### Présentation de l'exercice
Prolongez le texte consacré aux expériences de Fayol sur la conservation du bois de mine, en reprenant après sa dernière phrase.

======== Texte de l'exercice ========

Fayol a commencé ce travail en 1867, dès qu’il a été nommé directeur de la houillère. Il en parle dans une note technique datée de 1874 [5]. Il a d’abord identifié l’étendue des choix possibles : bois ou rails de récupération. La deuxième solution est chère mais dure plus longtemps. Le problème serait résolu si on utilisait du bois qui ne pourrisse pas. La question technique est donc de rechercher comment le bois pourrit quand il est installé dans la mine. Plus précisément, par quels procédés on peut lui éviter de pourrir.

 

Diverses essences de bois sont disponibles sur le marché. On peut leur faire subir plusieurs traitements préventifs. Ces traitements diffèrent par le produit chimique utilisé, la durée, la concentration. Fayol construit les épreuves pour tester le pourrissement : sous 15 cm de terre durant 3 ans, en position dans une galerie mal aérée, pendant une durée de 2 à 7 ans. Au résultat, le bois est plus ou moins pourri. Fayol se construit une échelle à quatre degrés pour caractériser l’état de pourrissement du bois.

 

Il expérimente toutes les combinaisons de ces paramètres. Douze essences de bois, chêne, sapin, verne, hêtre, acacia, charme, érable, cerisier, tremble, bouleau, peuplier, merisier. Cinq produits chimiques pour imprégner le bois, créosote, sulfate de cuivre, chlorure de zinc, goudron à 140°, sulfate de fer. Il ajoute un traitement thermique de flambage et la situation témoin, le bois non préparé. C’est lui qui pourrit toujours le plus vite.

 

Les expériences montrent que le sulfate de fer n’est pas le meilleur préservatif contre la pourriture ; mais c’est la substance la moins chère et la moins vénéneuse, et ses effets sont encore considérables. Le critère de choix n’est pas celui d’une efficacité technique maximale mais celui d’une efficacité économique. Les bois qui se conservent le mieux sont le chêne, l’orme, l’acacia, le cerisier, le sapin.

 

Parallèlement, il avait focalisé ses expériences sur le sulfate de fer et le goudron qui sont assez comparables en coût et en efficacité. Fayol fait varier la durée d’imprégnation et limite ses expériences au sapin et au chêne. Les effets sont d’autant meilleurs que la dissolution est plus concentrée et que l’immersion est plus longue. Mais, en pratique, une immersion de 24 heures est parfaitement suffisante. Le résultat fait plus que tripler la durée des étais en bois. Dès lors, les vieux rails ne peuvent plus être économiques, et comme ils sont d’un emploi moins commode que le bois, nous n’en étendons pas l’usage. Le coût du sulfatage revient à 0,05F par mètre d’étai.

 

L’étude expérimentale, en 7 années, a montré la meilleure solution et celle-ci est imposée dans toute la mine. En publiant son article, Fayol conduit ses collègues à choisir la même solution, partout. Il n’a nullement le sentiment de détenir un avantage spécifique dans la concurrence avec les autres mines. Sa démarche expérimentale est très similaire à celle de la coupe des métaux pour Taylor.

 

Taylor a étudié la coupe des métaux de 24 à 50 ans. Fayol a commencé ses expériences à 26 ans et les termine à 33 ans. Dans les deux cas, ce sont des hommes jeunes et inventifs qui mènent ces travaux techniques.

======== Données à analyser ========

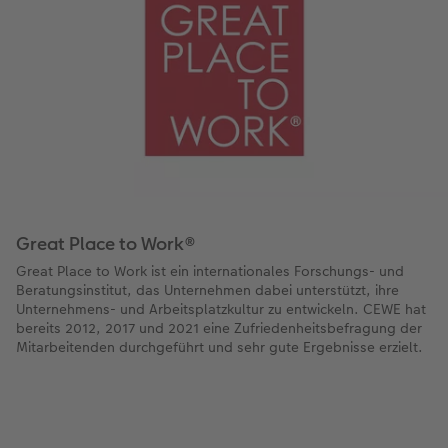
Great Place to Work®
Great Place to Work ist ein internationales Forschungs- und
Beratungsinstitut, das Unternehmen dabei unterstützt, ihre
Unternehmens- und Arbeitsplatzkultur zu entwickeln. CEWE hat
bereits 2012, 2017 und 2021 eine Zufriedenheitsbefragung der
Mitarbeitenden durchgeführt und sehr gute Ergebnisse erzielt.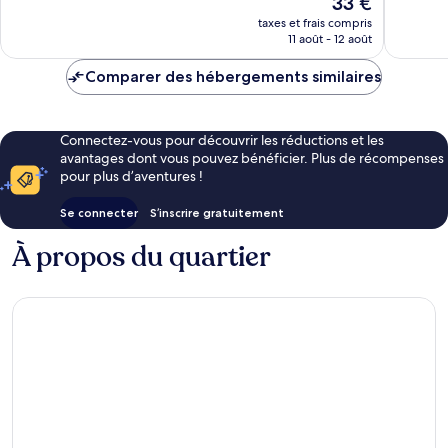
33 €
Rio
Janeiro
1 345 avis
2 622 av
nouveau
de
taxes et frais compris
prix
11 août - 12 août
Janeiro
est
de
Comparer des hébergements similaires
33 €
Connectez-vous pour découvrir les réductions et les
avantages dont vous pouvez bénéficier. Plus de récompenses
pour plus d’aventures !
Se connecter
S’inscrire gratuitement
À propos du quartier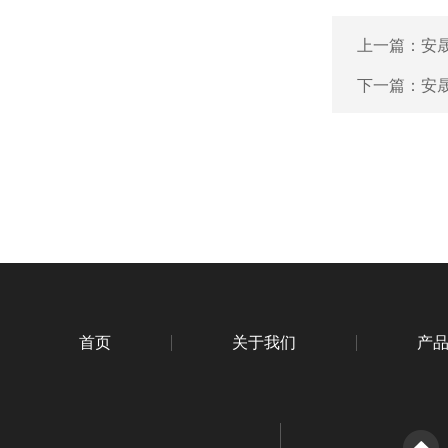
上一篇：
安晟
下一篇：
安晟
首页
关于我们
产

========

### Résultat de l'exercice
 

Plusieurs différences cependant. Le problème des bois est probablement moins complexe. Il contient une part d’aléa et Fayol ne multiplie pas les expériences autant qu’un scientifique l’aurait fait. Il se contente de moyennes, car il doit fait des choix simples. Surtout le problème n’occupe pas la même position dans le processus productif. La coupe des métaux est centrale dans la métallurgie. Toutes les pièces non fondues sont façonnées par perçage, alésage, rectifiage, tournage, ajustage, fraisage. Toutes les machines correspondantes taillent le métal. La taille des métaux est au centre de tous les métiers du métal. Au contraire, le centre du métier de mineur est l’abatage. Le boisage des galeries est périphérique. L’étude de Fayol est intéressante mais elle ne porte pas sur l’essentiel du métier.

 

Ces deux travaux de recherche expérimentale dans l’industrie se différencient aussi par la place de celui qui les mène. L’un est le patron, l’autre est commandité par le patron.

 

Fayol (1842-1925) vient d’être nommé directeur de la mine de Commentry au moment où il commence ces recherches. Il n’aurait pas pu les entreprendre en tant que simple ingénieur. Son autonomie hiérarchique lui donne pouvoir de faire de la recherche, c’est à dire les moyens humains et financiers, et surtout la capacité à supporter le risque de ne pas avoir de résultat.

 

Taylor (1856-1915) étudie la coupe des métaux à partir de 1880. Il travaille alors à la Midvale Steel Company. Son propriétaire, William Seller, est le patron qui lui avait fait faire son apprentissage depuis 1874. Il fabrique des machines outils. C’est pour son compte qu’il passe à la Bethlehem Steel Co en 1896 et qu’il y découvre avec White l’acier rapide. L’entreprise de machines outils finance ses recherches et profite directement de ses découvertes sur la taille des métaux [1].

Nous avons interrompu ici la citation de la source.